I'm bisexual. It's something I've been increasingly confused about over the last few months, and have finally accepted now. At first, I tried to convince myself otherwise, that it was just some odd hormone thing that came along with puberty, but I can't lie to myself anymore. After that, I tried to convince myself to keep it secret for as long as I possibly could - everything's going rather swimmingly in my 14 year old life right now, and this is one hell of a monkeywrench. With this post, it's just as much of a way for me to come to terms with myself as a way to seek guidance.

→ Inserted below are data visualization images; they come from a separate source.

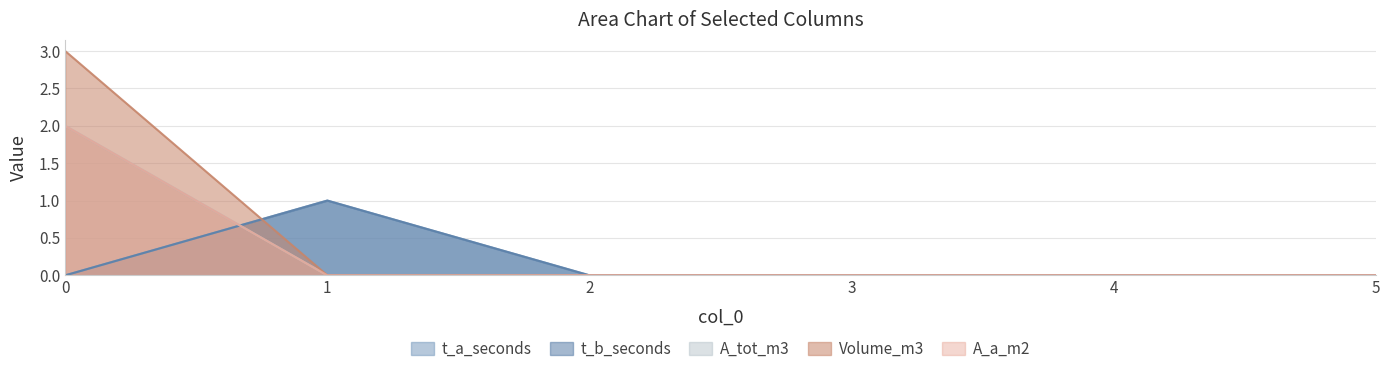

How many lines are shown in the chart?

5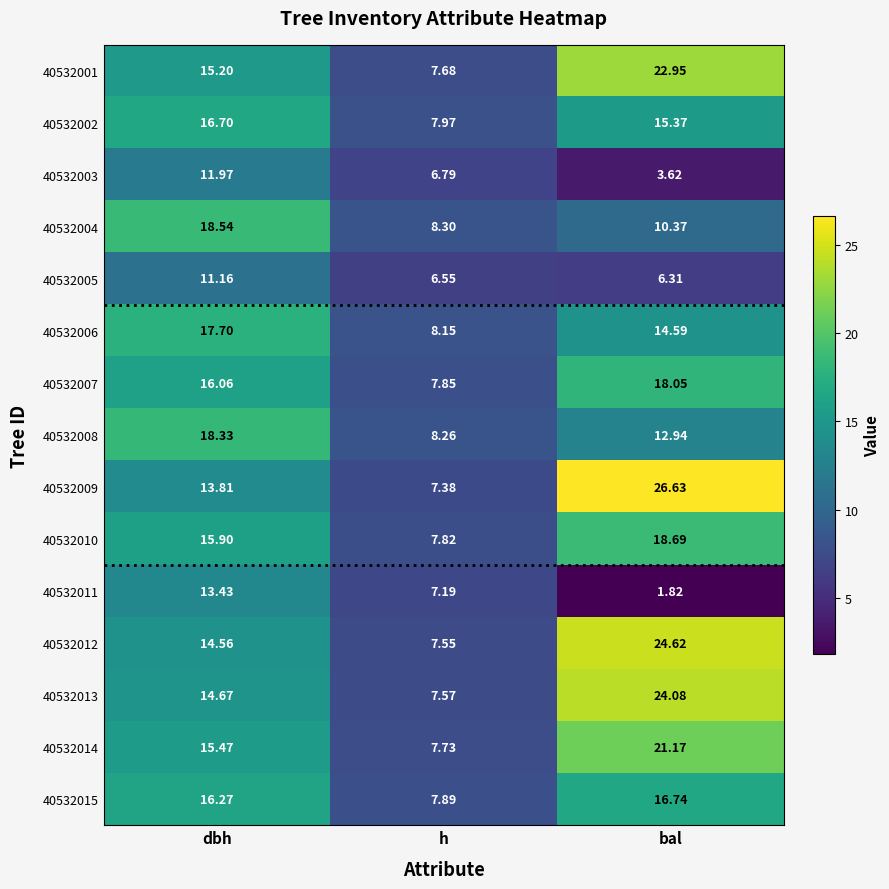

Count the number of data series in this chart.

15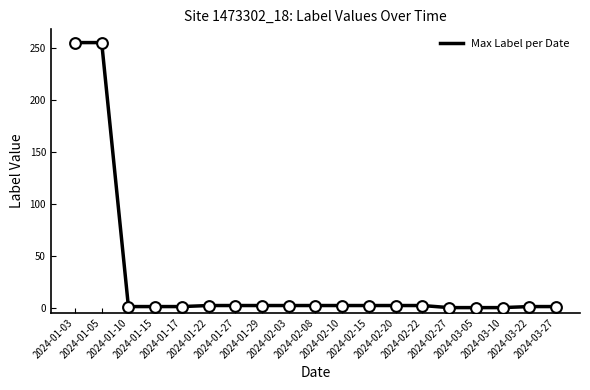

What is the change in value from 2024-01-05 to 2024-02-15?

-253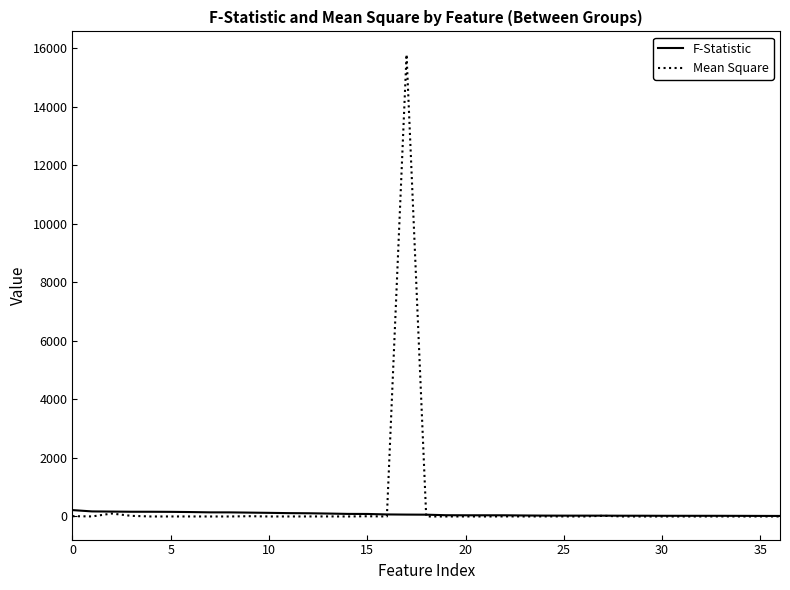

Which series has the largest range (max minus min)?

Mean Square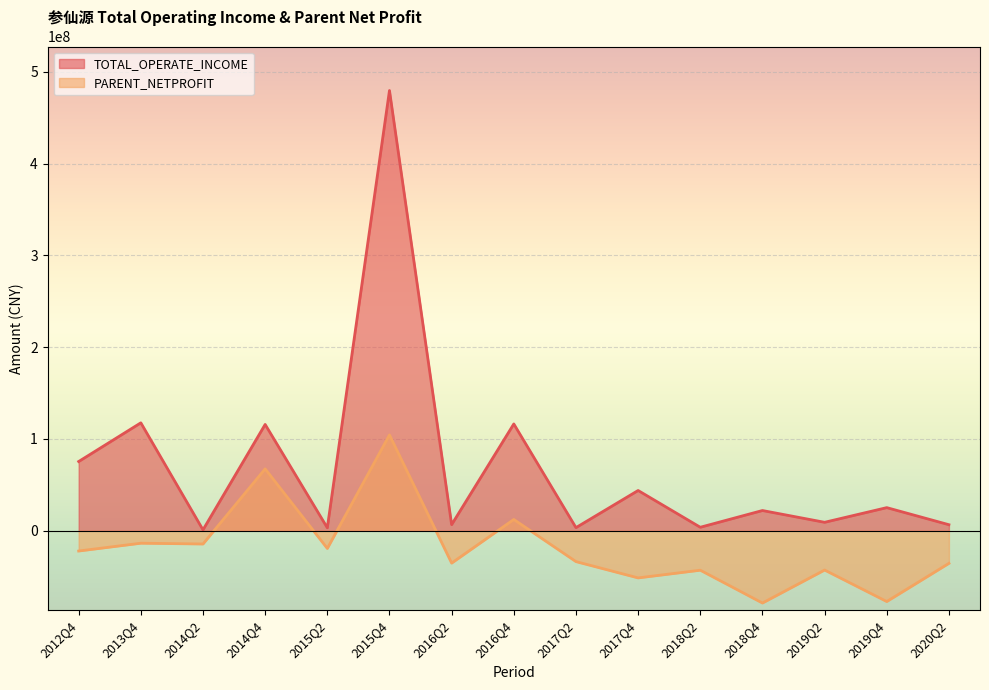

Which series changed the most between 2017Q4 and 2017Q2?

TOTAL_OPERATE_INCOME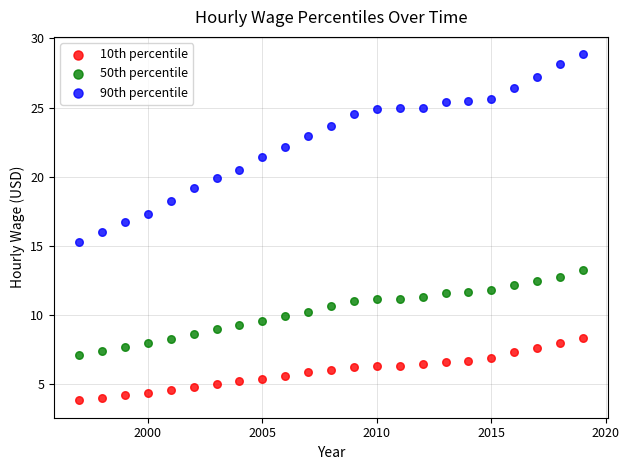

Which series has the widest spread of Y values?

90th percentile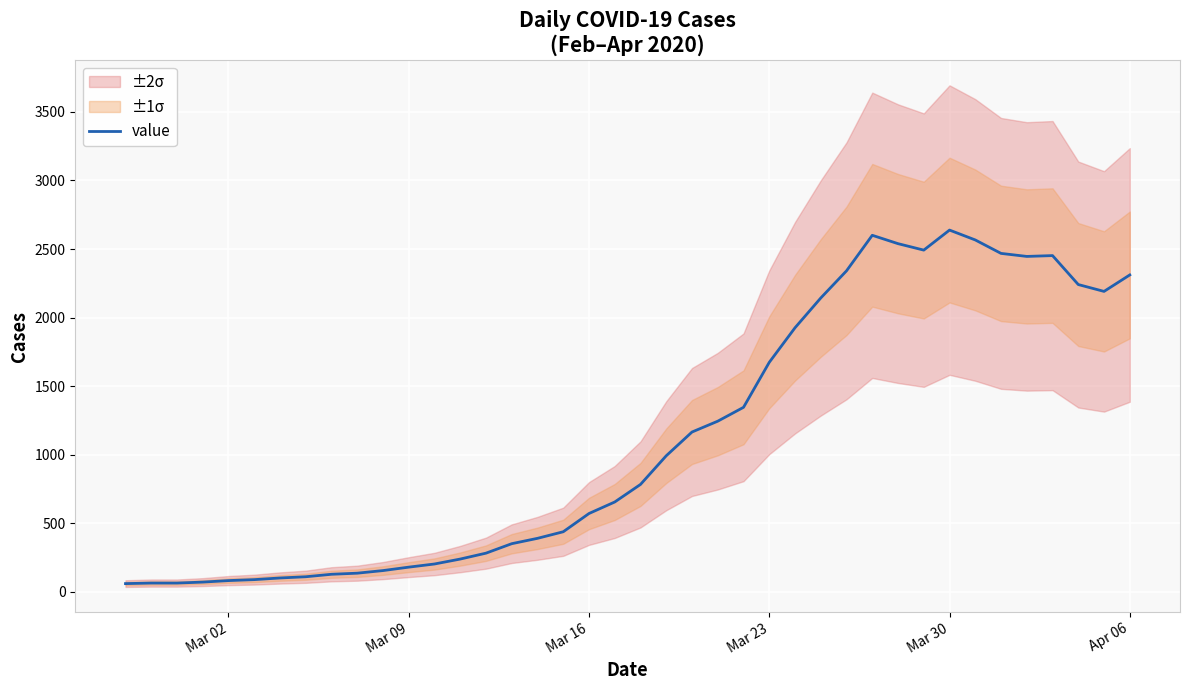

How many points are higher than both their immediate neighbors (excluding endpoints)?

3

This community is the first place I've openly stated this, and while I think some people IRL may have their suspicions, I know most of them don't, and what I'm really worried about is acceptance in that innermost circle of family and closest friends. My mom and dad, while would be more than likely surprised, I like to think wouldn't care much - it doesn't seem like them to treat any person differently based on those kinds of factors. My 7 year old sister, now... either she accepts it or doesn't, and from a young age I'm not sure that opinion can be altered once it's been implemented.

I'm agnostic, so fuck Christians who'll try to shove shit down my throat 0_0 (Especially ironic because I was baptized at birth and went to a Roman Catholic school up until grade 6, but w/e)

I'm not worried about people bullying - Not only could I easily handle myself if they did, but my school is one that is very accepting.

My main question, I guess, is this - How should I come out? Subtly or a bit more outright and to-the-point? My school as an LGBTQ group that I'll begin to attend - is there anything else I should do?